The simplicity of panfishing also adds a lot to its charm. Some little minnows, some worms and an ultralight rod and reel combo are about all you need. A lot of folks use artificial lures, and they can be very effective on willing biters like panfish. As for me, I think it’s more fun if you use live bait. It’s more traditional, too, and that makes a big difference, at least for me.
Another neat thing about panfish is how widespread they are. You can find them in lakes, ponds, rivers and streams. That means that most of us probably live fairly close to a decent panfishing spot. Also, since they tend to congregate in large schools, once you find them, you will probably be able to catch a nice batch. If, though, you catch a couple of little ones, that’s probably all that you are going to catch in that spot, as they tend to group together by size.
Perhaps the most popular of all panfish is the crappie. They grow to a good size, put up a good fight, and are nothing less than delicious table fare. You have to be careful when bringing them in, or you’ll tear the hook out of their mouth.

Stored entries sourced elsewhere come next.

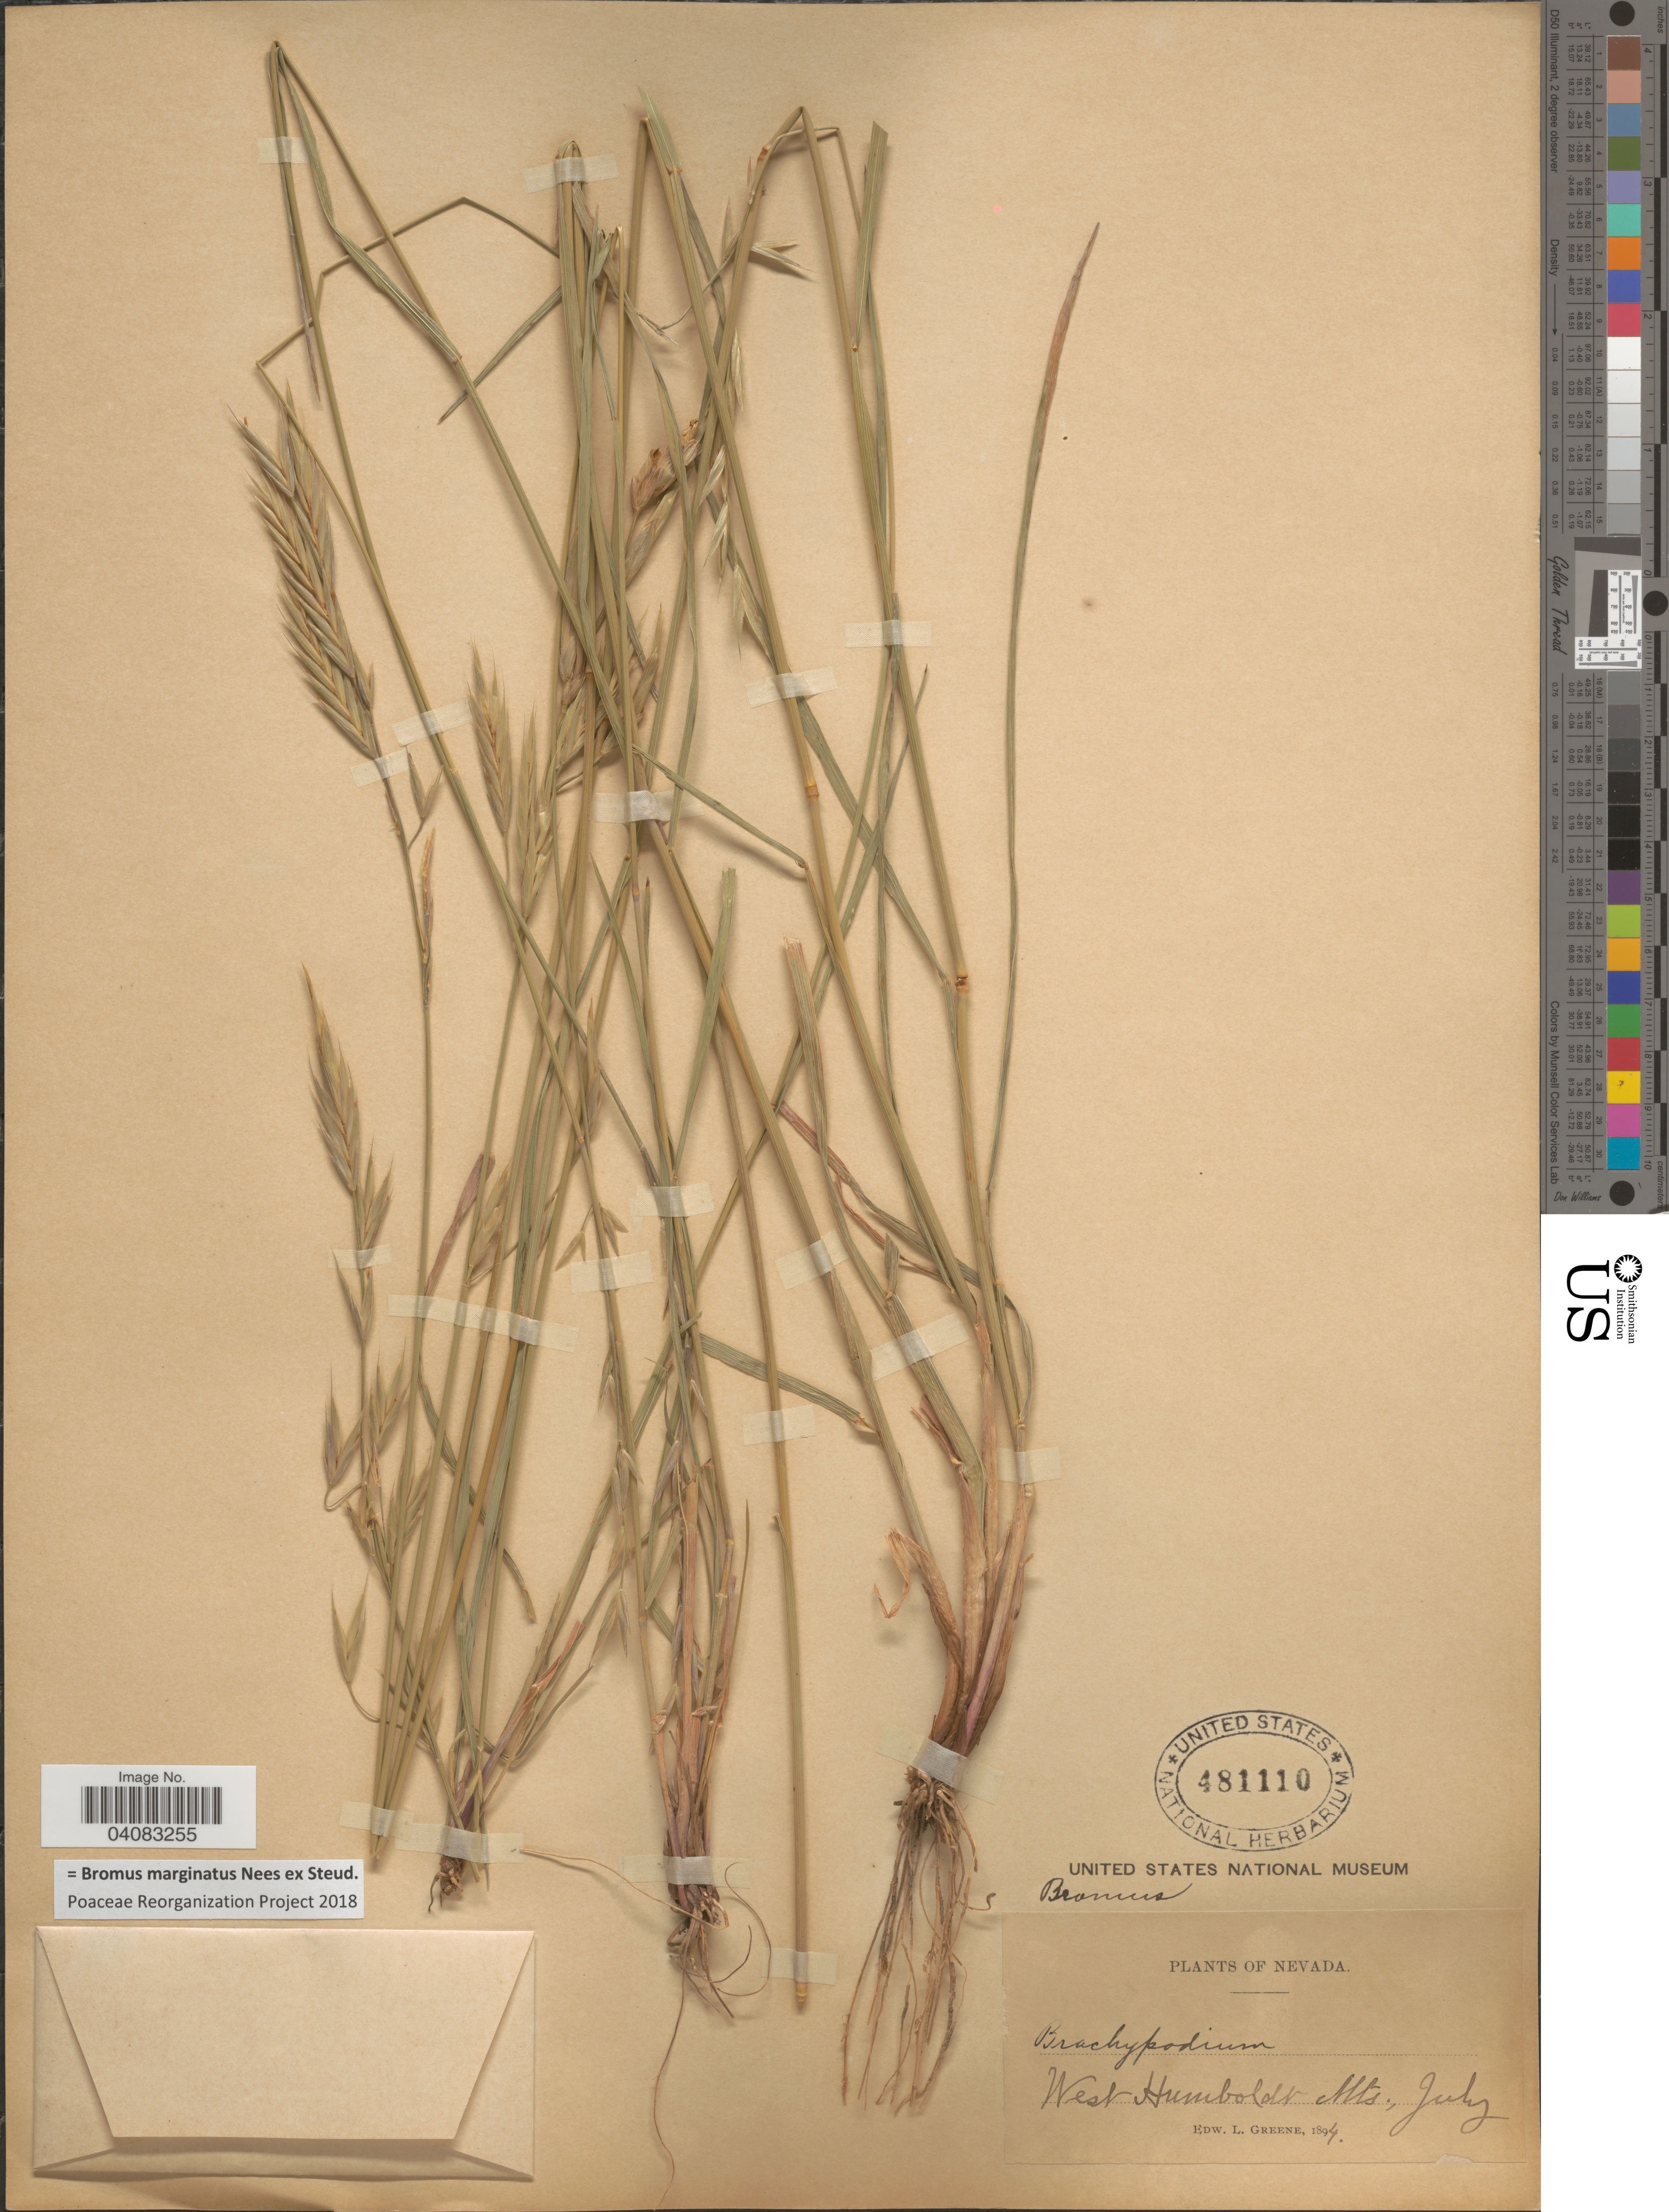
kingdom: Plantae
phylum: Tracheophyta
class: Liliopsida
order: Poales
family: Poaceae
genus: Bromus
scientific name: Bromus marginatus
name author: Nees ex Steud.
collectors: E. L. Greene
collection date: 1894-07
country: United States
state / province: Nevada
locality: West Humboldt Mts.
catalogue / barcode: US 481110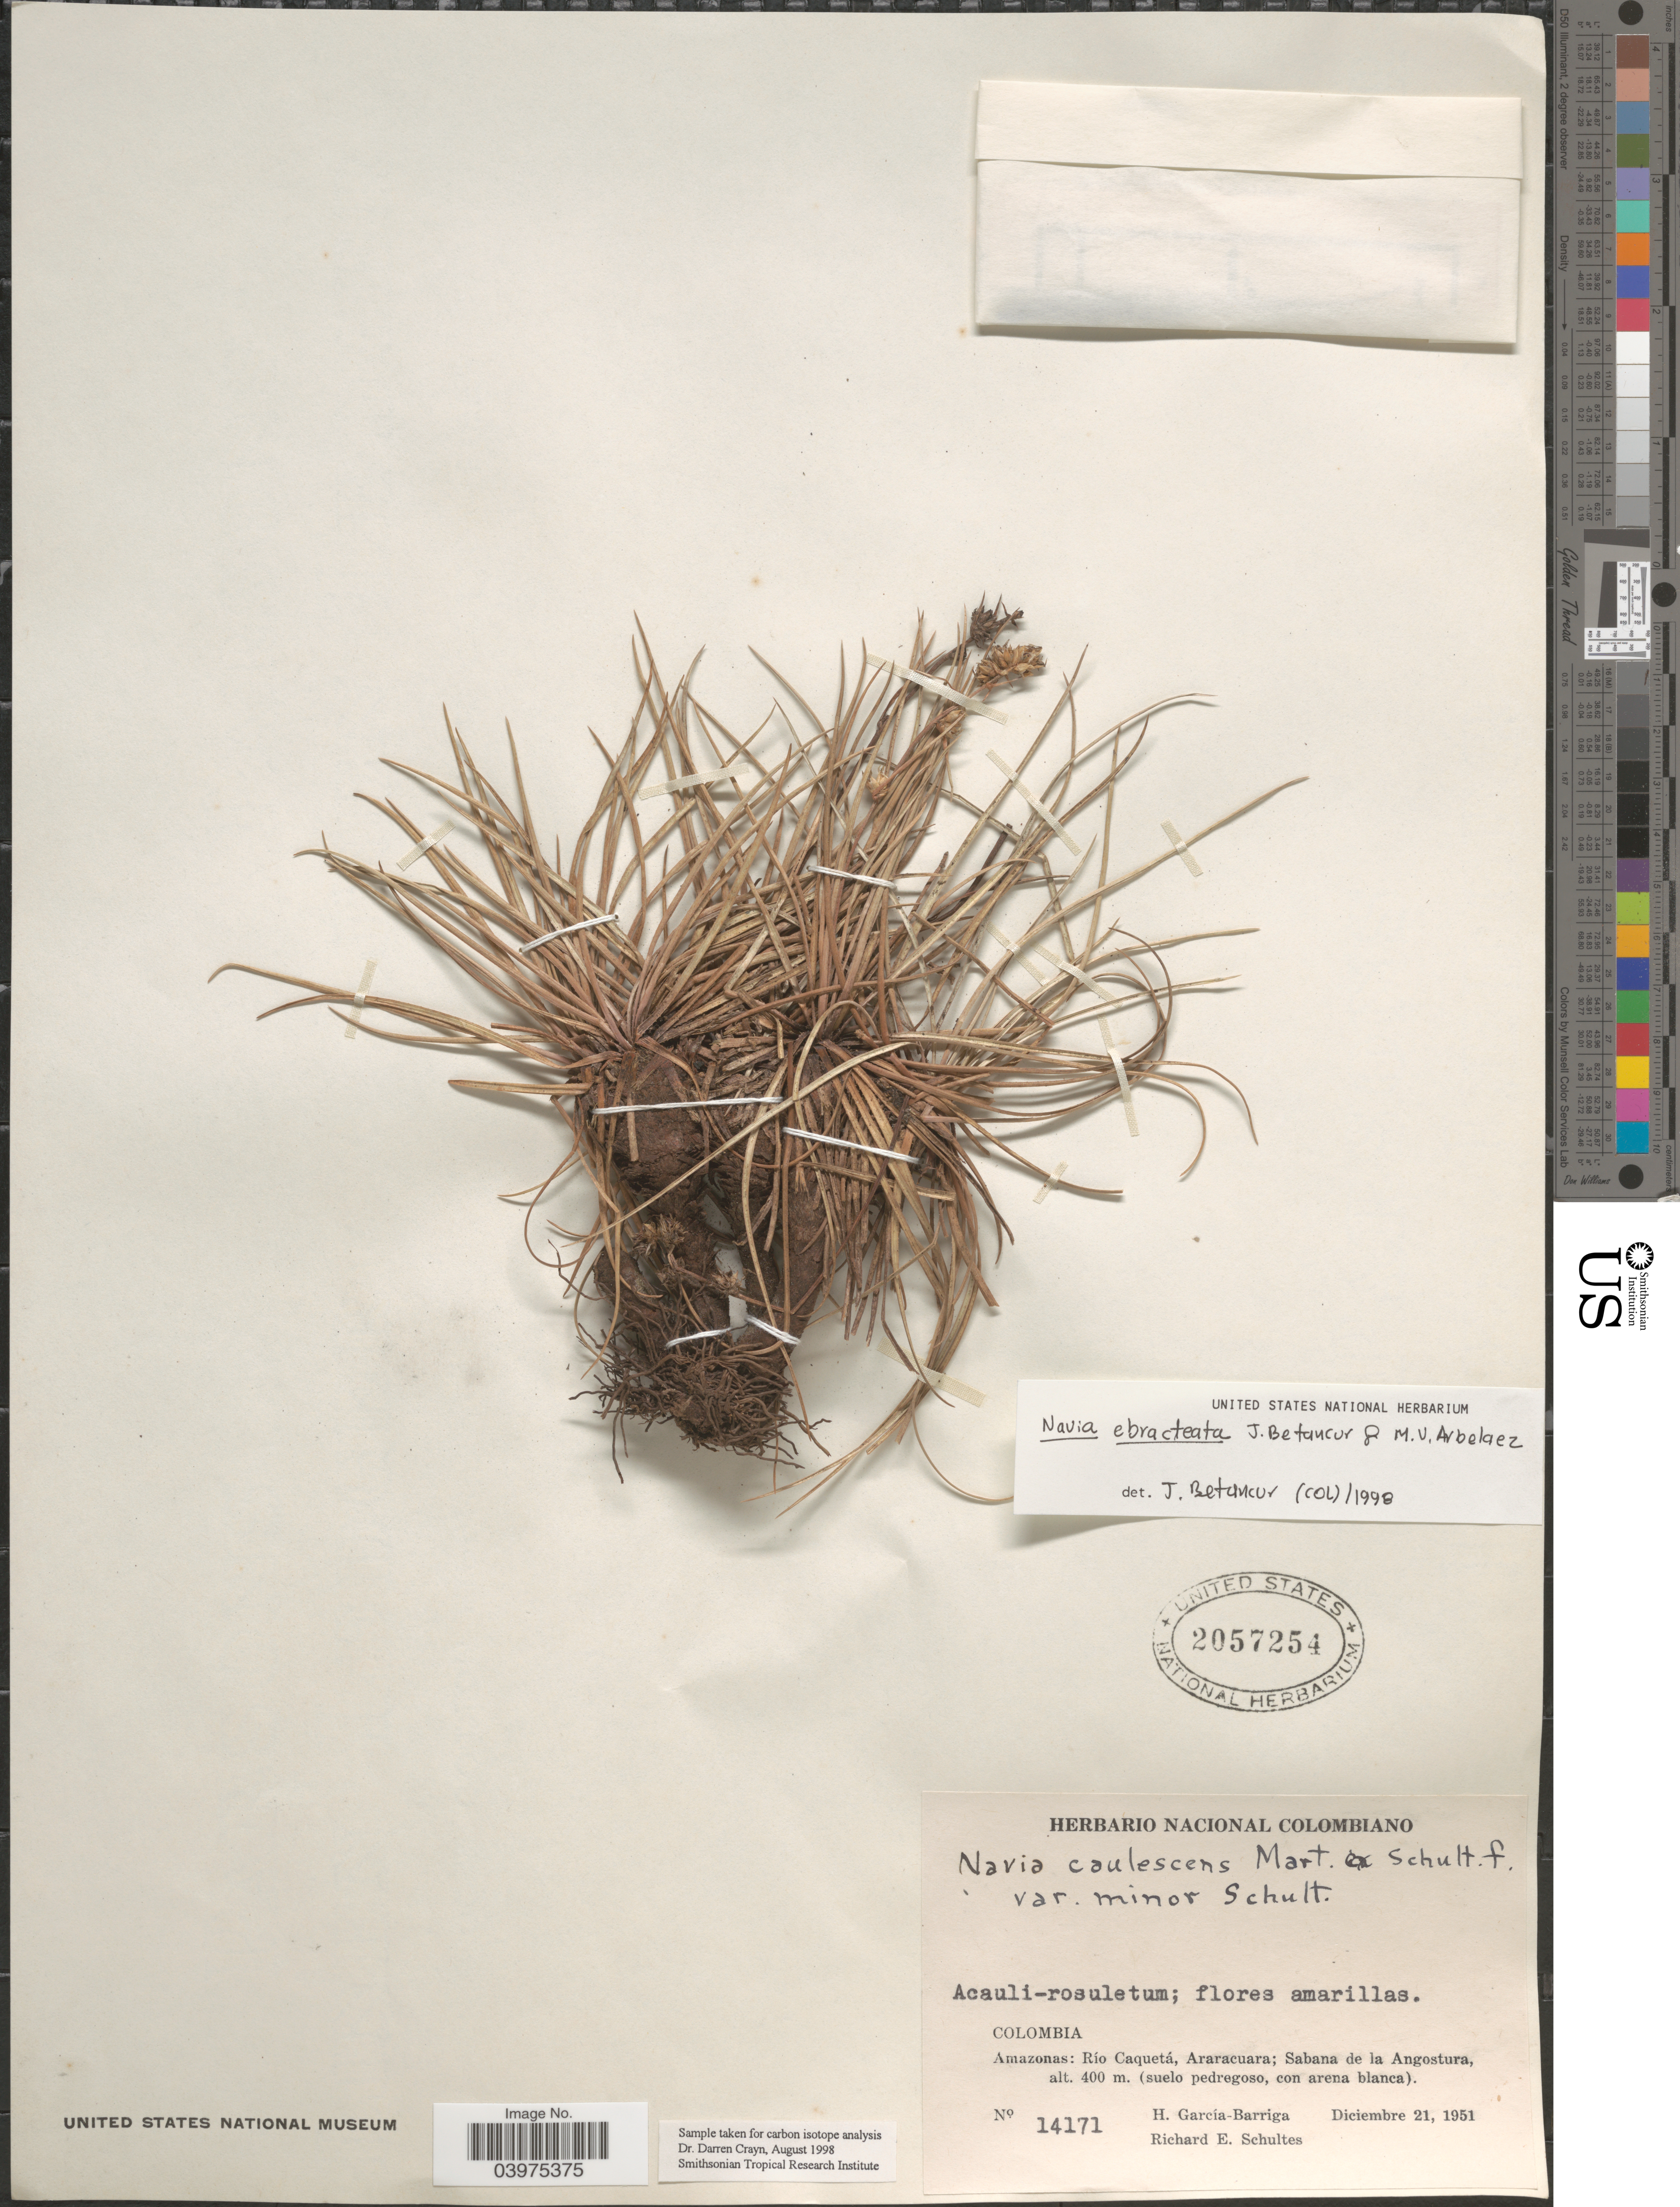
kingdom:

They don’t call them “papermouth” for nothing. Little fathead “minnies,” fished under a bobber, is a combo that is pretty hard to beat. I haven’t fished for them in recent years as much as I used to. While I know where they are in Lake Arthur, getting in and out of a boat is becoming more and more difficult. Oneida Lake has good populations but, for some reason, Old Bub and I can’t seem to find them. We once had a hotspot by a little bridge, but it has been dredged out, and the crappies are gone. We have tried a lot of other spots with little or no success.
Bluegills and pumpkinseeds are also great panfish. For these, worms are our number one bait. Unlike crappies, they have small mouths, and seem to have difficulty taking in minnows. Redworms and pieces of nightcrawlers, once again fished under a bobber are deadly on these aggressive little guys. Bluegills tend to run larger than pumpkinseeds, but both reach a good “eatin” size.”
Next up is yellow perch. These little cousins of the walleye might be the best eating of all panfish. They can be found in a lot of places, but my best fishing for them has been in Lake Erie with One More Cast Charters. My friend Terry Hillwig, a frequent Lake Erie angler, has also given them to me from time to time.
For river anglers, there is the rock bass. These red-eyed fish might be the best fighters of all the panfish, and they are delicious besides. My old friend, the late “Buck” Platz, was a master at catching them in the Allegheny River. I have caught a number of them while fishing for bass.
Panfish are nothing short of delicious. In the near future, we’ll take a look at some tasty ways of putting them on the table.